Heikal Eman J, Kaoud Rashad M, Gad Shadeed, Mokhtar Hatem I, Aldahish Afaf A, Alzlaiq Wafa Ali, Zaitone Sawsan A, Moustafa Yasser M, Hammady Taha M
Department of Pharmaceutics and Industrial Pharmacy, Faculty of Pharmacy, Suez Canal University, Ismailia 41522, Egypt.
Faculty of Pharmacy, The University of Mashreq, Baghdad 10001, Iraq.
Pharmaceuticals (Basel). 2023 May 27;16(6):795. doi: 10.3390/ph16060795.
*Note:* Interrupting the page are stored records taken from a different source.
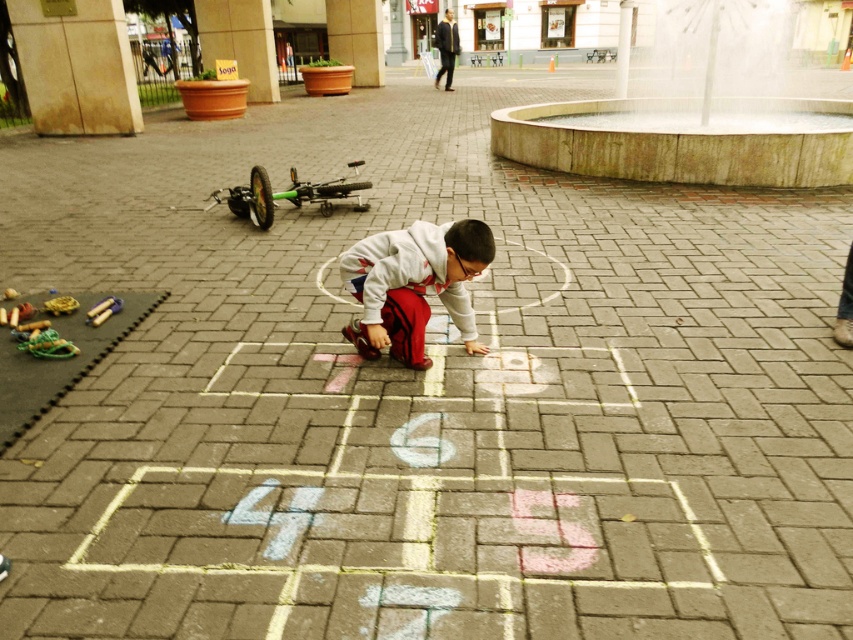
This screenshot has height=640, width=853. Describe the element at coordinates (669, 138) in the screenshot. I see `stone fountain at center` at that location.

You are a GUI agent. You are given a task and a screenshot of the screen. Output one action in this format:
    pyautogui.click(x=<x>, y=<y>)
    Task: Click on the stone fountain at center
    
    Given the screenshot: What is the action you would take?
    pyautogui.click(x=669, y=138)

Does point (637, 172) come in front of point (418, 289)?

No, it is behind (418, 289).

Image resolution: width=853 pixels, height=640 pixels. What are the coordinates of `stone fountain at center` in the screenshot? It's located at click(x=669, y=138).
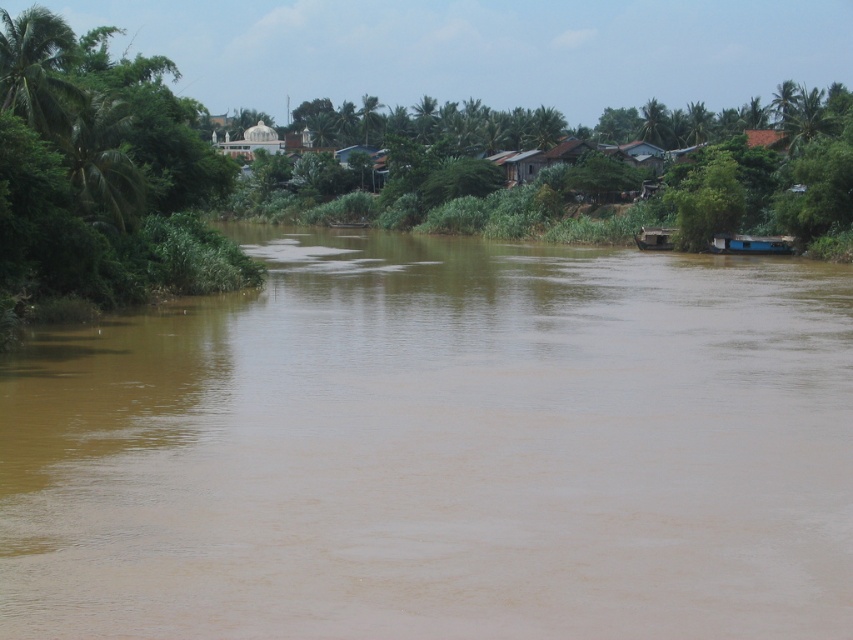
Question: Which object appears farthest from the camera in this image?

Choices:
 (A) brown wooden boat at right
 (B) brown muddy water at center
 (C) green leafy tree at left
 (D) blue matte houseboat at right

Answer: (A)

Question: Which point appears farthest from the camera in this image?

Choices:
 (A) (642, 250)
 (B) (830, 513)
 (C) (714, 244)
 (D) (161, 140)

Answer: (A)

Question: Does brown muddy water at center appear under green leafy tree at left?

Choices:
 (A) yes
 (B) no

Answer: (A)

Question: Does green leafy tree at left appear on the left side of blue matte houseboat at right?

Choices:
 (A) no
 (B) yes

Answer: (B)

Question: Which point appears closest to the camera in this image?

Choices:
 (A) (218, 429)
 (B) (670, 246)

Answer: (A)

Question: Is the position of brown muddy water at center less distant than that of blue matte houseboat at right?

Choices:
 (A) no
 (B) yes

Answer: (B)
This study aimed to formulate a pharmaceutical dosage form containing omeprazole (OMP) and curcumin (CURC) to treat experimental peptic ulcers. OMP and CURC were preliminarily complexed with hydroxypropyl-β-cyclodextrin for enhancing their solubilization. After that, the combined complex (CURC/OMP) was loaded to alginate beads to sustain their release and then coated with chitosan. Finally, we tested the anti-ulcerogenic impact of the best formula versus free OMP or OMP-only-loaded beads. The formulated spherical beads' diameter ranged from a minimum value of 1.5 ± 0.08 mm to 2.6 ± 0.24 mm; the swelling results ranged from 400.00 ± 8.5% to 800.00 ± 6.2%. The entrapment efficiency was in a range from 60.85 ± 1.01% to 87.44 ± 1.88%. The optimized formula (F8) showed a maximum EE% (87.44 ± 1.88%), swelling (800.00 ± 6.2%), and diameter in the range of 2.60 ± 0.24, with a desirability of 0.941. In the first hour following the administration of the free drug complex, 95% of OMP and 98% of CURC were released. This is unacceptable for medications that require a delayed release in the stomach. The initial drug release from hydrogel beads was 23.19% for CURC and 17.19% for OMP after 2 h and 73.09% for CURC and 58.26% for OMP after 12 h; however, after 24 h, 87.81% of CURC and 81.67% of OMP had been released. The OMP/CURC beads showed a more stable particle size (0.52 ± 0.01 mm) after 6 weeks. In conclusion, the OMP/CURC hydrogel beads give stronger anti-ulcer effectiveness compared to free OMP, CURC-only beads, and OMP-only-loaded beads, indicating a prospective application for managing peptic ulcers.
本研究旨在制备一种含奥美拉唑(OMP)和姜黄素(CURC)的药物剂型,用于治疗实验性消化性溃疡。OMP和CURC预先与羟丙基-β-环糊精络合以提高其溶解度。之后,将复合络合物(CURC/OMP)载入海藻酸钠珠粒以实现其缓释,然后用壳聚糖包衣。最后,我们测试了最佳配方与游离OMP或仅载有OMP的珠粒相比的抗溃疡效果。所制备的球形珠粒直径范围为最小值1.5±0.08毫米至2.6±0.24毫米;溶胀结果范围为400.00±8.5%至800.00±6.2%。包封率范围为60.85±1.01%至87.44±1.88%。优化配方(F8)显示出最大的包封率(87.44±1.88%)、溶胀率(800.00±6.2%),直径在2.60±0.24范围内,可取性为0.941。在给予游离药物复合物后的第一小时,95%的OMP和98%的CURC被释放。对于需要在胃中延迟释放的药物来说,这是不可接受的。水凝胶珠粒在2小时后CURC的初始药物释放率为23.19%,OMP为17.19%;12小时后CURC为73.09%,OMP为58.26%;然而,24小时后,87.81%的CURC和81.67%的OMP已被释放。6周后,OMP/CURC珠粒显示出更稳定的粒径(0.52±0.01毫米)。总之,与游离OMP、仅含CURC的珠粒和仅载有OMP的珠粒相比,OMP/CURC水凝胶珠粒具有更强的抗溃疡效果,表明其在治疗消化性溃疡方面具有潜在应用前景。